Sementara itu Kepala Divisi Pengawasan, Monitoring dan Evaluasi KPAI Jasra Putra menyampaikan, KPAI sedang giat menyerap informasi untuk menjangkau dan berkomunikasi dengan para orang tua yang mau mengasuh anak.
"Kami mendukung dan mendorong lebih banyak lagi orang tua yang mau mengasuh anak anak karena dari 100.000 kematian karena Covid, tentu akan banyak anak anak yang kehilangan figur atau aktor pengasuh utamanya," ucap Jasa Putra.

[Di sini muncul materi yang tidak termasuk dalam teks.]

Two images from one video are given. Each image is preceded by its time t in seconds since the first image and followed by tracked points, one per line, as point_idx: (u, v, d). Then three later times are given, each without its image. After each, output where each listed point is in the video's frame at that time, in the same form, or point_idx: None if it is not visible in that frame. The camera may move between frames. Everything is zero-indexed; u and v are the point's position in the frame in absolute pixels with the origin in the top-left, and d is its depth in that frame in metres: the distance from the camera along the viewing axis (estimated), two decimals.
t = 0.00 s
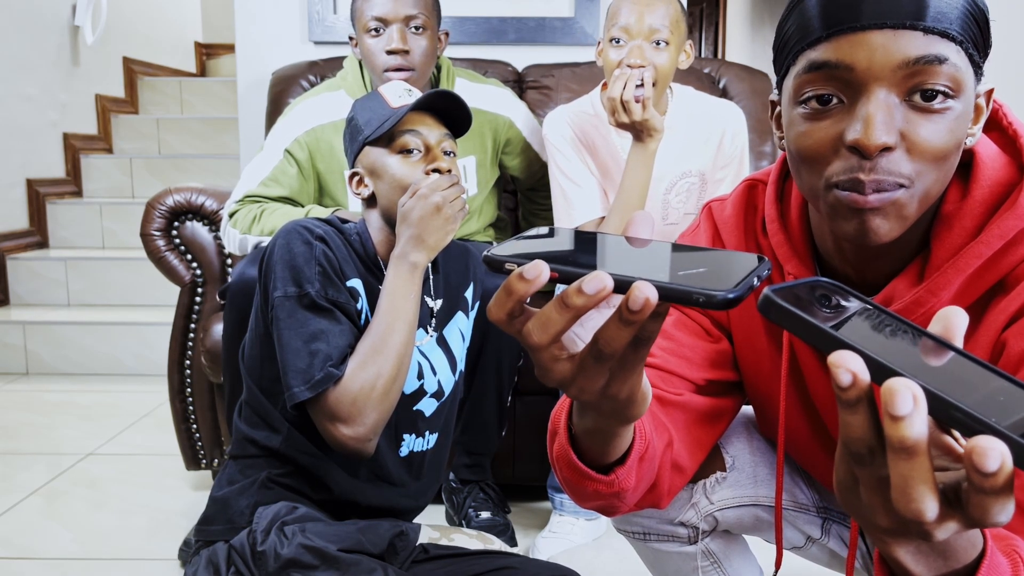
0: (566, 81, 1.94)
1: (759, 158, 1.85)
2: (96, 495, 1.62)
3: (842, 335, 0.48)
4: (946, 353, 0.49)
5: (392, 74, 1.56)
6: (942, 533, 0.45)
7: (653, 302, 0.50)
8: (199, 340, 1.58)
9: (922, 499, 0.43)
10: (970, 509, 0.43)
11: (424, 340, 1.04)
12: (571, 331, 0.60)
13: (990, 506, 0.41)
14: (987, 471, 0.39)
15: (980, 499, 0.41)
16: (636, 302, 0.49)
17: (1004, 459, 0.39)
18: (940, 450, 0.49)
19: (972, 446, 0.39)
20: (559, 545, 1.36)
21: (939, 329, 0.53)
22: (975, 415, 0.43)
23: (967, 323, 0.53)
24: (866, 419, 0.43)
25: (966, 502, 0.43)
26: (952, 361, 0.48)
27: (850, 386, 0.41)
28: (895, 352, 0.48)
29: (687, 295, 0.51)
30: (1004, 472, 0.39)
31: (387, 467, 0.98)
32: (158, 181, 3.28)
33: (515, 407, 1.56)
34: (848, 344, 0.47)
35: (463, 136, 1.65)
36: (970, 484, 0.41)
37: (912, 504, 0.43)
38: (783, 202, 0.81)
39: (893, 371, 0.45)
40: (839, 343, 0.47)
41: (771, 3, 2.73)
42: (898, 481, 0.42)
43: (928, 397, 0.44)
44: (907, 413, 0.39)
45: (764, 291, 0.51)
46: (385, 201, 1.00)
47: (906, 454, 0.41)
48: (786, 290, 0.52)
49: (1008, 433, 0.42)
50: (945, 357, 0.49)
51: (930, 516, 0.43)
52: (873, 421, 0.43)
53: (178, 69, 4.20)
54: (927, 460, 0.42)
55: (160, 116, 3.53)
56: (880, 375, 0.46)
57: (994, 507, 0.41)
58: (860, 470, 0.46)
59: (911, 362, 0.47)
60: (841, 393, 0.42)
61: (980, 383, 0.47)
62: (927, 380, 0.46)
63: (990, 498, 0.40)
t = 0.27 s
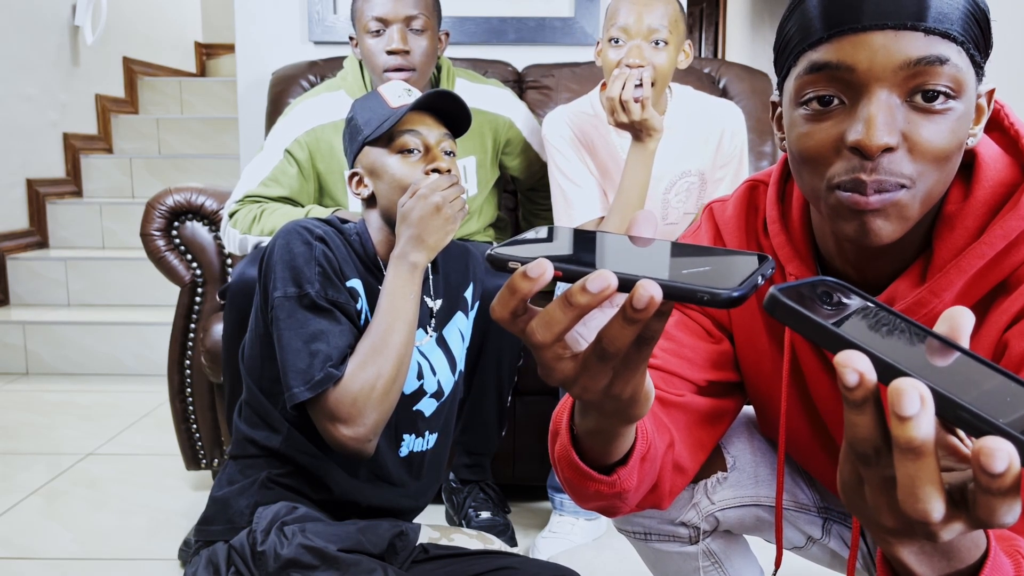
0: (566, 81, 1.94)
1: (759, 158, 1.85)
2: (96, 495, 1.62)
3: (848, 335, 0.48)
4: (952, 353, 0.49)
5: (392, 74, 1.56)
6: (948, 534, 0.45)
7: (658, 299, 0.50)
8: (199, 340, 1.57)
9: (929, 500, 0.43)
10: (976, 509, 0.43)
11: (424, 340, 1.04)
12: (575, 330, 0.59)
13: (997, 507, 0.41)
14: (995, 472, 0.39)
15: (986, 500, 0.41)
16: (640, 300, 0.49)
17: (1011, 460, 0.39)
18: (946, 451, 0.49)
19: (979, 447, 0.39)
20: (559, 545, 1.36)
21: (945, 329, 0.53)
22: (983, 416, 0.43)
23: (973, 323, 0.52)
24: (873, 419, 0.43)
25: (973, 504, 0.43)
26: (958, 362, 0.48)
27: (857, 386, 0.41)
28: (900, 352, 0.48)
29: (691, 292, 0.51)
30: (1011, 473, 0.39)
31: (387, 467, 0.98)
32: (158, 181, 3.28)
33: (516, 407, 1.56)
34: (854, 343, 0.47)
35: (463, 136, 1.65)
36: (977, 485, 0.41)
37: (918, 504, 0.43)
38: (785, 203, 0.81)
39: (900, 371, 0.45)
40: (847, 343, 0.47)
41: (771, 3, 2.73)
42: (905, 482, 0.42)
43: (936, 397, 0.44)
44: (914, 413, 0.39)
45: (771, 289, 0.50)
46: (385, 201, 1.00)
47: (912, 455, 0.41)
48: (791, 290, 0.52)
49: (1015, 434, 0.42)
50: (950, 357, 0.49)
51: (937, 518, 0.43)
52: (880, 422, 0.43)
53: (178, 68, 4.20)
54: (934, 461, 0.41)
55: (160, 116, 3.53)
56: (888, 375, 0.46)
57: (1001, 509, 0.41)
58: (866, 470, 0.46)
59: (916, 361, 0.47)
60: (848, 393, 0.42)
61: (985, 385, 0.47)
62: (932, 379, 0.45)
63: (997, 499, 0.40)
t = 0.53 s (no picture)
0: (566, 81, 1.94)
1: (759, 157, 1.85)
2: (96, 495, 1.62)
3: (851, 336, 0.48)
4: (954, 354, 0.49)
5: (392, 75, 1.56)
6: (950, 536, 0.45)
7: (658, 298, 0.50)
8: (199, 340, 1.57)
9: (932, 503, 0.43)
10: (980, 512, 0.43)
11: (424, 340, 1.04)
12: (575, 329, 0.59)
13: (999, 510, 0.41)
14: (998, 475, 0.39)
15: (990, 503, 0.41)
16: (640, 299, 0.49)
17: (1015, 464, 0.39)
18: (948, 452, 0.49)
19: (983, 450, 0.39)
20: (559, 545, 1.36)
21: (948, 330, 0.53)
22: (986, 419, 0.43)
23: (976, 325, 0.52)
24: (876, 422, 0.43)
25: (976, 506, 0.43)
26: (959, 362, 0.48)
27: (859, 389, 0.41)
28: (902, 353, 0.48)
29: (692, 291, 0.51)
30: (1015, 476, 0.39)
31: (388, 467, 0.98)
32: (158, 181, 3.28)
33: (516, 407, 1.56)
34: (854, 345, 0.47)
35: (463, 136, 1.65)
36: (980, 488, 0.41)
37: (921, 507, 0.43)
38: (785, 203, 0.81)
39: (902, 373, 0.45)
40: (847, 344, 0.47)
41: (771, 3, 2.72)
42: (907, 484, 0.42)
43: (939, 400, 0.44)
44: (917, 416, 0.39)
45: (773, 293, 0.51)
46: (385, 201, 1.00)
47: (915, 457, 0.41)
48: (793, 291, 0.52)
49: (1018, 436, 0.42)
50: (953, 358, 0.49)
51: (940, 520, 0.43)
52: (883, 424, 0.43)
53: (178, 68, 4.20)
54: (937, 464, 0.41)
55: (160, 116, 3.53)
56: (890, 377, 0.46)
57: (1004, 512, 0.41)
58: (867, 471, 0.46)
59: (917, 362, 0.47)
60: (850, 396, 0.42)
61: (987, 386, 0.47)
62: (933, 380, 0.45)
63: (999, 502, 0.40)
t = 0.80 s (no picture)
0: (566, 81, 1.95)
1: (759, 157, 1.85)
2: (96, 495, 1.62)
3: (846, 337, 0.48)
4: (949, 355, 0.49)
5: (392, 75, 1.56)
6: (946, 536, 0.45)
7: (658, 298, 0.50)
8: (199, 340, 1.58)
9: (926, 503, 0.43)
10: (973, 512, 0.43)
11: (424, 340, 1.04)
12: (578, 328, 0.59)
13: (993, 510, 0.41)
14: (991, 475, 0.39)
15: (983, 503, 0.41)
16: (640, 299, 0.49)
17: (1007, 464, 0.39)
18: (943, 452, 0.49)
19: (975, 451, 0.39)
20: (559, 545, 1.36)
21: (942, 331, 0.53)
22: (981, 420, 0.43)
23: (972, 326, 0.52)
24: (870, 422, 0.43)
25: (970, 507, 0.43)
26: (956, 363, 0.48)
27: (853, 389, 0.41)
28: (899, 354, 0.48)
29: (692, 290, 0.51)
30: (1008, 476, 0.39)
31: (387, 467, 0.98)
32: (158, 181, 3.28)
33: (515, 407, 1.56)
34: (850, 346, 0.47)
35: (463, 136, 1.65)
36: (973, 488, 0.41)
37: (915, 508, 0.43)
38: (785, 203, 0.81)
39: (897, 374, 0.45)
40: (842, 346, 0.47)
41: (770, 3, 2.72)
42: (902, 486, 0.42)
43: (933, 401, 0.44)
44: (910, 416, 0.40)
45: (768, 292, 0.50)
46: (385, 201, 1.00)
47: (909, 458, 0.41)
48: (790, 292, 0.52)
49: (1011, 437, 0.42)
50: (948, 359, 0.49)
51: (934, 520, 0.44)
52: (877, 424, 0.43)
53: (177, 68, 4.20)
54: (931, 464, 0.42)
55: (161, 116, 3.53)
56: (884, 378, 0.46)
57: (998, 512, 0.41)
58: (863, 472, 0.46)
59: (914, 363, 0.47)
60: (845, 396, 0.42)
61: (985, 387, 0.47)
62: (929, 383, 0.45)
63: (993, 502, 0.40)
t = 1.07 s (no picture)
0: (566, 81, 1.95)
1: (759, 157, 1.85)
2: (96, 495, 1.62)
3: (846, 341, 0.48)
4: (948, 357, 0.49)
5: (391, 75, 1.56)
6: (945, 539, 0.45)
7: (654, 301, 0.50)
8: (199, 340, 1.58)
9: (925, 507, 0.43)
10: (973, 515, 0.43)
11: (424, 340, 1.04)
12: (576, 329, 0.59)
13: (992, 515, 0.41)
14: (990, 480, 0.39)
15: (983, 507, 0.41)
16: (636, 302, 0.49)
17: (1007, 468, 0.39)
18: (943, 454, 0.49)
19: (974, 455, 0.39)
20: (559, 545, 1.36)
21: (942, 333, 0.53)
22: (980, 424, 0.43)
23: (972, 327, 0.52)
24: (869, 425, 0.43)
25: (969, 510, 0.43)
26: (955, 365, 0.48)
27: (852, 393, 0.41)
28: (899, 356, 0.48)
29: (687, 293, 0.51)
30: (1007, 480, 0.39)
31: (387, 467, 0.98)
32: (158, 181, 3.28)
33: (515, 407, 1.56)
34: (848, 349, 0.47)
35: (463, 136, 1.65)
36: (973, 492, 0.41)
37: (914, 512, 0.43)
38: (785, 202, 0.81)
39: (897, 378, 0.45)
40: (841, 349, 0.47)
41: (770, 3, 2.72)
42: (901, 489, 0.42)
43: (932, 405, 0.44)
44: (910, 421, 0.39)
45: (767, 295, 0.50)
46: (385, 201, 1.00)
47: (909, 462, 0.41)
48: (789, 294, 0.52)
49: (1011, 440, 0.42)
50: (947, 361, 0.49)
51: (933, 523, 0.44)
52: (877, 427, 0.43)
53: (177, 68, 4.20)
54: (930, 468, 0.42)
55: (161, 116, 3.53)
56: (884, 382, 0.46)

Menurutnya, negara memanggil keluarga keluarga yang mau jadi relawan pengasuhan karena negara belum memiliki daftar calon orang tua asuh yang diwajibkan dalam PP 44 tahun 2017.
"Kita mulai saja mendata orang orang yang mau menjadi relawan pengasuhan untuk anak anak yatim ini yang sebaran datanya sangat besar karena pandemi belum berakhir, situasi anak anak terlantar akan bertambah terus," katanya.
Selain itu, kata dia KPAI juga mengundang istri Edu dalam Rakornas KPAI tentang Pemenuhan dan Perlindungan Anak Korban Kehilangan Orang Tua Pada Pandemi Covid 19. Dia berharap setelah mendengar situasi pengasuhan, rapat yang diselenggarakan bersama Kementerian dan Lembaga, Orsos, Ormas, MUI dan para pemuka agama dapat memotret langsung kondisi anak anak yang terlepas dari pengasuhan.
"Memang dengan potensi data yang besar ini, semua harus bergandeng tangan, tidak mungkin meninggalkan pemerintah sendirian karena seiring sedang mendata juga tidak mungkin membiarkan nasib anak anak yang terlepas dari keluarga tersebut terlalu lama," ucapnya.